NEW YORK — It's a case of public art gone horribly awry. Friends and colleagues of Takeshi Miyakawa have taken to Facebook to ask supporters to volunteer their character descriptions of the 50-year-old Japanese artist and designer in the hope of proving that he is not a terrorist, after his unauthorized tribute to his adopted city got him thrown in jail. “I believe this was a gross misunderstanding,” his attorney Deborah Blum told the New York Times, adding that Judge Martin P. Murphy intended to hold Miyakawa until he had undergone a psychological evaluation.

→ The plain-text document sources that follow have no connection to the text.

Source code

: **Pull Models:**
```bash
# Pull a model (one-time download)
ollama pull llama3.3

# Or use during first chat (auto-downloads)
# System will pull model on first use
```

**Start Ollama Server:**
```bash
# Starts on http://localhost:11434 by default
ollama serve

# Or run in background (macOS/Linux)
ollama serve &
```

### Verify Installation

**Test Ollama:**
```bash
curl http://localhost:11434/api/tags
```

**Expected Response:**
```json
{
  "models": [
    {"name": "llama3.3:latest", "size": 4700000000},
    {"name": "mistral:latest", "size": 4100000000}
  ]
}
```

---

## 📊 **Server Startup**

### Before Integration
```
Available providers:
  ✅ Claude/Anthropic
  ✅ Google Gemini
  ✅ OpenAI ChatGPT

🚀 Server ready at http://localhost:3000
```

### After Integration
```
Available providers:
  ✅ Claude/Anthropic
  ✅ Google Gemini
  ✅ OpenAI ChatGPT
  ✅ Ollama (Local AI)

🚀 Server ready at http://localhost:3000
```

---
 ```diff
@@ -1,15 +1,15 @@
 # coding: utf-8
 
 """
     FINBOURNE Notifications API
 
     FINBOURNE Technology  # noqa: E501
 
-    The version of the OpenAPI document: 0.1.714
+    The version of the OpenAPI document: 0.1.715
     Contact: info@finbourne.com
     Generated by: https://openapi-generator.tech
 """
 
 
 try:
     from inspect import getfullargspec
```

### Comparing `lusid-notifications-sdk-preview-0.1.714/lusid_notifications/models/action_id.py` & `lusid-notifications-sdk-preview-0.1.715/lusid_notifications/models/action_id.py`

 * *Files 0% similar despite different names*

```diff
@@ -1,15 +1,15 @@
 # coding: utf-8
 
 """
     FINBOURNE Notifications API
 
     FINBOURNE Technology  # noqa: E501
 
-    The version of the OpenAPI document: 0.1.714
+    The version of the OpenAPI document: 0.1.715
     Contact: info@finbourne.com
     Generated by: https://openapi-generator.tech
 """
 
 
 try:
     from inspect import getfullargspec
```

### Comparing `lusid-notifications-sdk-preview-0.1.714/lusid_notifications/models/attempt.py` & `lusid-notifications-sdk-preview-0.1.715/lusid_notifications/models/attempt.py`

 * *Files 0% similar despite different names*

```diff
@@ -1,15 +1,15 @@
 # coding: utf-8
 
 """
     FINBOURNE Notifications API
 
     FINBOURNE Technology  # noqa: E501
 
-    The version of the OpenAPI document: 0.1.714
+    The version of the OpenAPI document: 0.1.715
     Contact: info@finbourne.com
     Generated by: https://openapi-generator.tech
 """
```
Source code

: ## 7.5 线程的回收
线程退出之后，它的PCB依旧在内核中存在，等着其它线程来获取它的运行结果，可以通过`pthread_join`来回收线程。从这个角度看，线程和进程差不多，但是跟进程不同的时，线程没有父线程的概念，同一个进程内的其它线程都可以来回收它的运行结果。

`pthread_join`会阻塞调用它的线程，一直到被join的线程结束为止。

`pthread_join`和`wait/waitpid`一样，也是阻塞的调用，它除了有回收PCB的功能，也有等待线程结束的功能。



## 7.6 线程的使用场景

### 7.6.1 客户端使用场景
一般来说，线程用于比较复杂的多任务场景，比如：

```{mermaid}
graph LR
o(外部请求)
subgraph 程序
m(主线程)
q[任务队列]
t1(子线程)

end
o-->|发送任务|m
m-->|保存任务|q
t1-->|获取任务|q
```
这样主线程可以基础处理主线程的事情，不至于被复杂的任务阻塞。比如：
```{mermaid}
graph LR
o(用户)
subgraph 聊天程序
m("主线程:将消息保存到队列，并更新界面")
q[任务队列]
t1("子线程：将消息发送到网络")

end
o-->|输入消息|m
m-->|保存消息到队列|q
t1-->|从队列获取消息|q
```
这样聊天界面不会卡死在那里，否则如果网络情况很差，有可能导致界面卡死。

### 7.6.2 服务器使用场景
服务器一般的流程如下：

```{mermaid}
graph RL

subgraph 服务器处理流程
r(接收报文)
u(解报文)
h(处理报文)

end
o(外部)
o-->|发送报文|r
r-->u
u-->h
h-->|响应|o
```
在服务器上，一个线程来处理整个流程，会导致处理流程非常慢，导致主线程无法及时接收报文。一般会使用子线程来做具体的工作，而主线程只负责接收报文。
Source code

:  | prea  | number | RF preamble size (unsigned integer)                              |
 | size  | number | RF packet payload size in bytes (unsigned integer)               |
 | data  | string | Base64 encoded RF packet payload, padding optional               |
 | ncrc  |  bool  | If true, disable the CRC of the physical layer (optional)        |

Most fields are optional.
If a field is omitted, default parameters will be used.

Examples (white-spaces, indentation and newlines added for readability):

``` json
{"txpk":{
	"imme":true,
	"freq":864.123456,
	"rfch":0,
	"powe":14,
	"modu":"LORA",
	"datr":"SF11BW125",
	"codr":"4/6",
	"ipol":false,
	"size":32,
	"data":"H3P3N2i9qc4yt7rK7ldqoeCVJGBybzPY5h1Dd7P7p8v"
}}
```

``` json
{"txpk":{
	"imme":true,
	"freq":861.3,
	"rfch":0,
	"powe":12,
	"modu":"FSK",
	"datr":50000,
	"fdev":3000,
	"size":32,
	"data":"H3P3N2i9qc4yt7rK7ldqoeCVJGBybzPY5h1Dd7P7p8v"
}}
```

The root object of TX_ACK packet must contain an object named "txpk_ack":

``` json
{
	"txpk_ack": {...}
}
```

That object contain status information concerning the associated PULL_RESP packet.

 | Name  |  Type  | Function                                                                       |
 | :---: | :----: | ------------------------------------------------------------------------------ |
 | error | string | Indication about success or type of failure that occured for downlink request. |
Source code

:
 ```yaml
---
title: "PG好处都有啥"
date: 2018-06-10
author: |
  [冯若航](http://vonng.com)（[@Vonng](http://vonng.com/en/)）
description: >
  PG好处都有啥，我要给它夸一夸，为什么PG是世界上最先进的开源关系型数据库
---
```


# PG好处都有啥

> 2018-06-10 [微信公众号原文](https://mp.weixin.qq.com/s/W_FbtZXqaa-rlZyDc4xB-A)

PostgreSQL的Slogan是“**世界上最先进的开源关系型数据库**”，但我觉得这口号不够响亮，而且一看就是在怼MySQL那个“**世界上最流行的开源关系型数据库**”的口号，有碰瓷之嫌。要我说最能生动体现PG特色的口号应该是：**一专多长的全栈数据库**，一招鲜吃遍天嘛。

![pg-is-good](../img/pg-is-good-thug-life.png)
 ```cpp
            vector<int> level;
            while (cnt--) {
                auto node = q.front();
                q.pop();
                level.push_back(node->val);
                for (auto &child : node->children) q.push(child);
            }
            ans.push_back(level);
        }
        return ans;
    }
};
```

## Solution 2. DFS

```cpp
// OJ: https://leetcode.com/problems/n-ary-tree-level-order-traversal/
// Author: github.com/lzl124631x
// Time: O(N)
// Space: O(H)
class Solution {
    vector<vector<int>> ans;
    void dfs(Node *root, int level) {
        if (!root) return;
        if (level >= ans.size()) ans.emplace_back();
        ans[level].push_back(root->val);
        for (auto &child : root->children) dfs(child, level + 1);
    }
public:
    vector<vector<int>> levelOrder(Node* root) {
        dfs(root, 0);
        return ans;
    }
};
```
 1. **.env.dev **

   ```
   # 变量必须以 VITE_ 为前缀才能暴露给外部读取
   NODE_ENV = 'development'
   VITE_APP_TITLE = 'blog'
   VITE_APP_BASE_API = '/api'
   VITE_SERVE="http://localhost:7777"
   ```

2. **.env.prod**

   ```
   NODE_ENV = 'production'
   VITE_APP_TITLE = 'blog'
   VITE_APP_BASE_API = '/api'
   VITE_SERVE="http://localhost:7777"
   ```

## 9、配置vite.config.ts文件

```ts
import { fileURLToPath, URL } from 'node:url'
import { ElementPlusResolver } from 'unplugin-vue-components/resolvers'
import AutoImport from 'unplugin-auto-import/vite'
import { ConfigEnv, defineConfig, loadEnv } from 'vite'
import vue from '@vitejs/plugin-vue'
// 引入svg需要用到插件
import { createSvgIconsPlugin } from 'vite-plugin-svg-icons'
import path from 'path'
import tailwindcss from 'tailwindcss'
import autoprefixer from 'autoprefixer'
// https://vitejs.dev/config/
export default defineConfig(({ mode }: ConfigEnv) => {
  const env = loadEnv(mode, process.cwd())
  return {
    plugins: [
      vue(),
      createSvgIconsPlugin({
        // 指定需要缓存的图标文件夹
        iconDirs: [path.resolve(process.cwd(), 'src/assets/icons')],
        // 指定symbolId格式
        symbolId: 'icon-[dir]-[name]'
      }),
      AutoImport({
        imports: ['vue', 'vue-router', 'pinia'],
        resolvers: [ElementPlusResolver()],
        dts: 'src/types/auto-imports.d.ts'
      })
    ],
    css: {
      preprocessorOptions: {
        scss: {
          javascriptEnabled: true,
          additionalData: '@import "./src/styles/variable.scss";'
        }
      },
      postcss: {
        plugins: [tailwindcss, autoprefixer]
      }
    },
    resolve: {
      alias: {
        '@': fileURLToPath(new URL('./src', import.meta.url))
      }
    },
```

The trouble began on Friday afternoon, when passersby noticed a plastic bag stamped with the ever-popular “I ♥ NY” logo that appeared to be taped to a tree branch near the corner of Bedford Avenue and North 5th Street in the Williamsburg section of Brooklyn. The bag, one of many that Miyakawa had hung from trees and lampposts around Brooklyn, contained a glowing LED light that would allow it to glow at night like a Chrismas tree ornament. Though the works were intended to express the artist's love of the city where he has lived since 1989, the NYPD had a different interpretation: Fearing the wired-up bag contained explosives, emergency service vehicles cordoned off the block where the bag was hanging, asked businesses to close, and ordered residents to leave their apartments.
Gothamist is now reporting that the person who made the first report of the plastic bag didn't even believe it to be a bomb, but had originally called 311 to simply “get that thing off my tree.”
Describing Miyakawa as a "sane, kind, and gentle human being," fellow artist Louis Lim has recounted the details of Miyakawa's arraignment with a palpable degree of disdain. In an email to ARTINFO, he now writes that Judge Murphy denied his friend bail against the recommendation of both the prosecutor and the arresting officer. “This is a ridiculous sentence that essentially denies him the opportunity to defend the charges he's on in the first place,” he told ARTINFO. “Furthermore, the paperwork of this mental health thing means an ambiguous incarceration time. We just want that mental evaluation dropped so he can get out.”